5/10
Twilight Zone Unplugged.
5 October 2008
Warning: Spoilers
A perfectly plausible story of five astronauts who take off in a 1950s space ship, make a wrong turn, and land on Mars instead. After that, things get kind of hairy.

I understand this was rushed into production while George Pal's far more lavishly budgeted "Destination Moon" was being shot, with the aim of beating the bigger and more publicized film into theaters. Well, the haste, the lesser budget, and the lesser thought, shows in "Rocket Ship X-M." Not that it's a BAD movie. I mean, it's not a Buck Rogers serial. But the difference in quality still shows.

The five astronauts are Lloyd Bridges, Osa Massen, John Emery, Noah Beery, Jr., and Hugh O'Brian.
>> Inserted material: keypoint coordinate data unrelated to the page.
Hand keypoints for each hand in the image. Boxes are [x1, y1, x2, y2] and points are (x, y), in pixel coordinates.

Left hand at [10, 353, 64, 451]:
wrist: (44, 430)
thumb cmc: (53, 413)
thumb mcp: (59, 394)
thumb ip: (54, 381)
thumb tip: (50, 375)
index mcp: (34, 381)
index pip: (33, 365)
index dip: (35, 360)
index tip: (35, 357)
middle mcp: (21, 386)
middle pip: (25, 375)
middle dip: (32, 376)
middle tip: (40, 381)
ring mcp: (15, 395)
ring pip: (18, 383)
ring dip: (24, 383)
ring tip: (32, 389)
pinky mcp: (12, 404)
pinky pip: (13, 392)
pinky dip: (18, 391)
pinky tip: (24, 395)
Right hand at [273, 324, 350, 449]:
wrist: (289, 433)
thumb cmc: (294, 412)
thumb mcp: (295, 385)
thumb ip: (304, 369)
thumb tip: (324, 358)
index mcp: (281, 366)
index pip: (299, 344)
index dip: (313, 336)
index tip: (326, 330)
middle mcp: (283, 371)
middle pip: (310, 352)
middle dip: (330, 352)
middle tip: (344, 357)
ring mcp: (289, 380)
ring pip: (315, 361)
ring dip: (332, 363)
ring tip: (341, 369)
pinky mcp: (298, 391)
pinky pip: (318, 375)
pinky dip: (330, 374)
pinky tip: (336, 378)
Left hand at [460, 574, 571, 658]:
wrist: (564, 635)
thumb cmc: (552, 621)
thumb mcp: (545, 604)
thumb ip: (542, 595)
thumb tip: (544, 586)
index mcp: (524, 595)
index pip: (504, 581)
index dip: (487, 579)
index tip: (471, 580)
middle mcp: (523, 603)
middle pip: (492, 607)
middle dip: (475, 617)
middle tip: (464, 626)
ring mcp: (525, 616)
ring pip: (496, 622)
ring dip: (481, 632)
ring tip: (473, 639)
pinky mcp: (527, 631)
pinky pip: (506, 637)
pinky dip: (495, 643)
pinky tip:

All are professionals and pull off their roles without disgracing themselves, though neither can any be outstanding. How could anyone give an outstanding performance while uttering lines like, "Reduce speed level two"? Lloyd Bridges was evidently lucky enough to have his hair stylist stashed aboard somewhere because his Lenny-Briscoe haircut is never mussed. Noah Beery, Jr., is the requisite ethnic or regional type, in this case the Texan who uses double negatives and brags about the size of his state.

The script, written by Kurt Neumann with additional dialog by Orville K. Hampton, at times stretches its arms out towards the literary. Osa Masson gives a colorful description of a Swiss lake under the moon, "the water like cold coffee." Somebody had to think about those lines. And Bridges manages a quote from Kipling. Okay -- Kipling -- but the quote is an apt one and someone had to have read the poem before writing the script.

What the film has in the way of the odd sparkle in the dialog, it mostly lacks in science. Robert Heinlein was not the technical adviser here, as he was on "Destination Moon." When "meteorites" zip past the errant space ship, they do so with an ear-splitting WHOOSH. The distant earth looks like a map in a high-school geography text, with starkly etched tan continents and primal blue oceans and not a cloud in sight. ("Destination Moon" got that right.) The astronauts walk around in outer space as if they were in their living rooms, although some objects have a habit of arbitrarily popping up into the zero-gravity air.

Osa Masson, an attractive young scientist, gets some occasional needling from the men. There are comments about her icy devotion to science and her "feminine intuition." She asks if they think she should have stayed home and baked and raised children. "Isn't that enough?", asks Bridges. It's very un-PC, naturally, but Bridges ends up suggesting that it's possible "to go too far in the other direction too," a fairly reasonable observation, not exactly anti-feminist.

Osa Masson is a tough babe and can take care of herself. What was far more disturbing was Morris Ankrum as the Big Mahoff back on earth, briefing the reporters on why we need to go to the moon. His explanation? "To establish unassailable bases" so that we "can control the peace" -- just as we're controlling the peace now, I guess.